Thursday, October 13, 2005

Cleaning Up the Trash

Cleaning up continues throughout the Gulf Coast, and folks up here in North Jersey and much of the Northeast can commiserate after our soaking over the past week. Some areas in the Northeast have gotten more than a foot of rain. Not fun for folks near some of the rivers around here.

Six weeks later, and Biloxi may see a condo boom.
The first phase of the proposed project will have a 30-story tower with 286 units. The second phase calls for a similar-sized building and a marina.

Sanders said the plans now will go before the city's planning commission. If approved, the Biloxi City Council would then be asked to sign off on it.

If everything is approved, Sanders expects construction to begin in early 2006.

"We could start working on the site sooner, but we are looking at construction beginning in the first quarter of 2006," he said.

Sanders said the total cost of the project hasn't been determined.

"With material costs changing, right now that is a moving number," he said. "Once we receive approval we will be able to have a better idea of what the costs will be."

Vue Crescente is an example of how developers are viewing Biloxi's potential, said city spokesman Vincent Creel.

"This is very encouraging," Creel said. "It shows the vitality of the market here in Biloxi."


New Orleans hopes to get back to business just in time for Mardi Gras.
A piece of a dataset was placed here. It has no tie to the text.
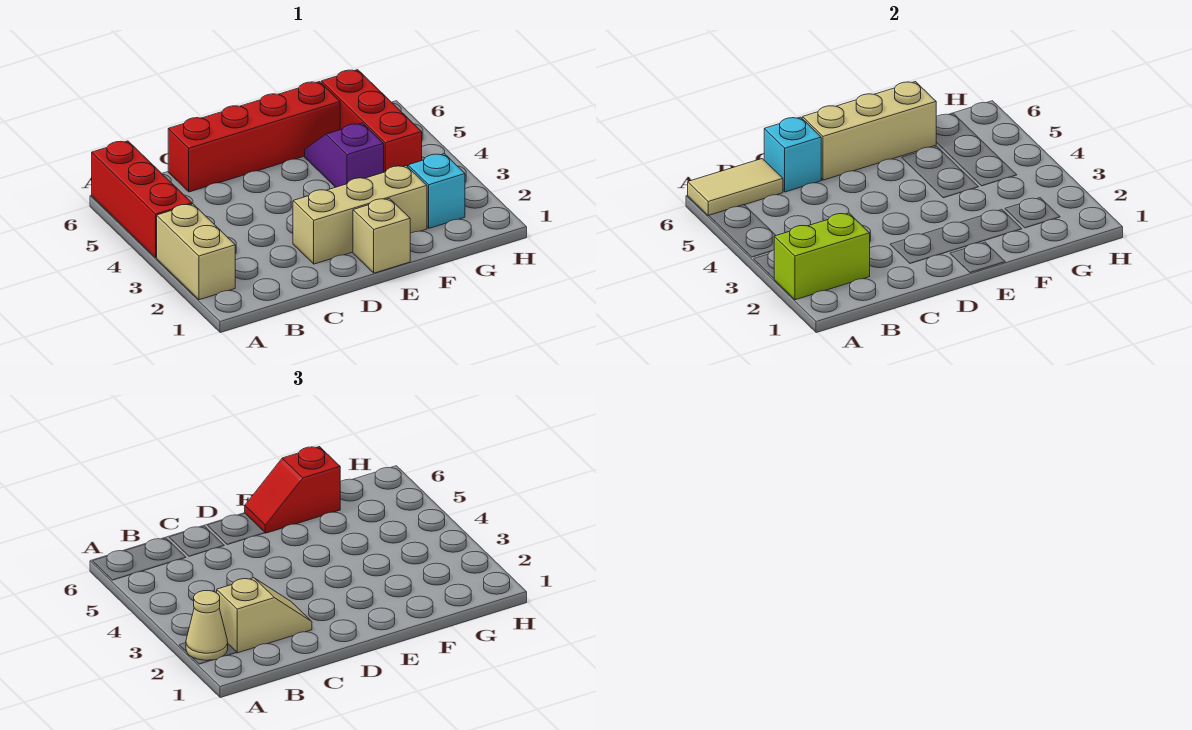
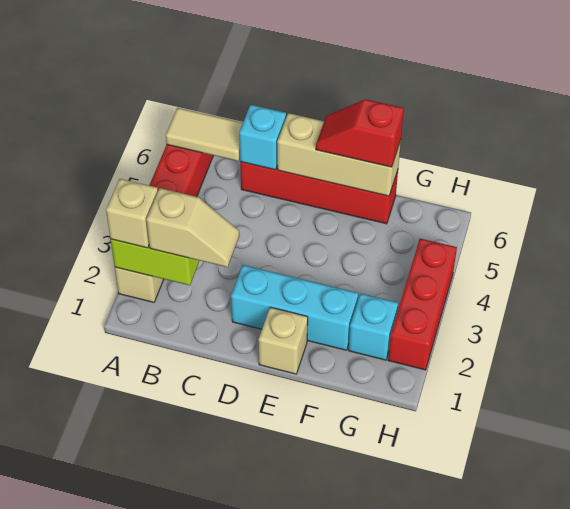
tan 1x1 cone [186,591,228,660] -> tan 1x1 brick [106,179,158,248]
tan 1x3 brick [293,166,427,264] -> cyan 1x3 brick [231,265,358,350]
purple 1x2 slope [305,123,384,187] -> none
red 1x3 brick [321,70,422,172] -> red 1x3 brick moved to [388,239,457,370]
The legal system is slowly being restored. That's a good thing as investigations into possible euthanasia cases at area hospitals progress. The investigations are an offshoot from the revelation that the St. Rita's Nursing Home failed to evacuate numerous patients, and 34 died in the rising floodwaters. The owners of that nursing home are being held on 34 counts of negligent homicide.

The Twin Spans over Lake Ponchartrain will be reopened to traffic for the first time on Friday.
Boh Brothers Construction crews are working today on final safety checks and lane markings before the span opens to the public between 3 and 4 p.m. Friday, said Mark Lambert, a spokesman for the state Department of Transportation and Development.

The eastbound bridge, on which traffic flowed from New Orleans to Slidell before Hurricane Katrina, will reopen for two-way traffic. The new speed limit will be 50 mph.

Lambert said highway department Secretary Johnny Bradbury is pleased with Boh Brothers’ first phase of the $30.9 million contract to restore the shattered twin spans. The contractor will receive $1.125 million, the maximum incentive, for finishing the first phase more than 15 days before the original completion target of Oct. 31.


Meanwhile, just what we need - a Spike Lee joint:
New Orleans will be on camera again soon, filmmaker Spike Lee told CNN. Lee is planning to make a documentary for HBO on the aftermath of Hurricane Katrina - and Lee said his film will even consider whether the government's response was deliberately slow.

"I don't find it too far-fetched that they tried to displace all the black people out of New Orleans," he said.
I don't find it too far fetched that Spike's movies went into a downward spiral after he did those Michael Jordan commercials. Or that he'd be peddling the same nonsensical ravings that Farrakhan and his associates were saying about how the government blew the levees all to get rid of the black man in New Orleans.

But that's the great thing about conspriacies. They're impervious to facts and logic.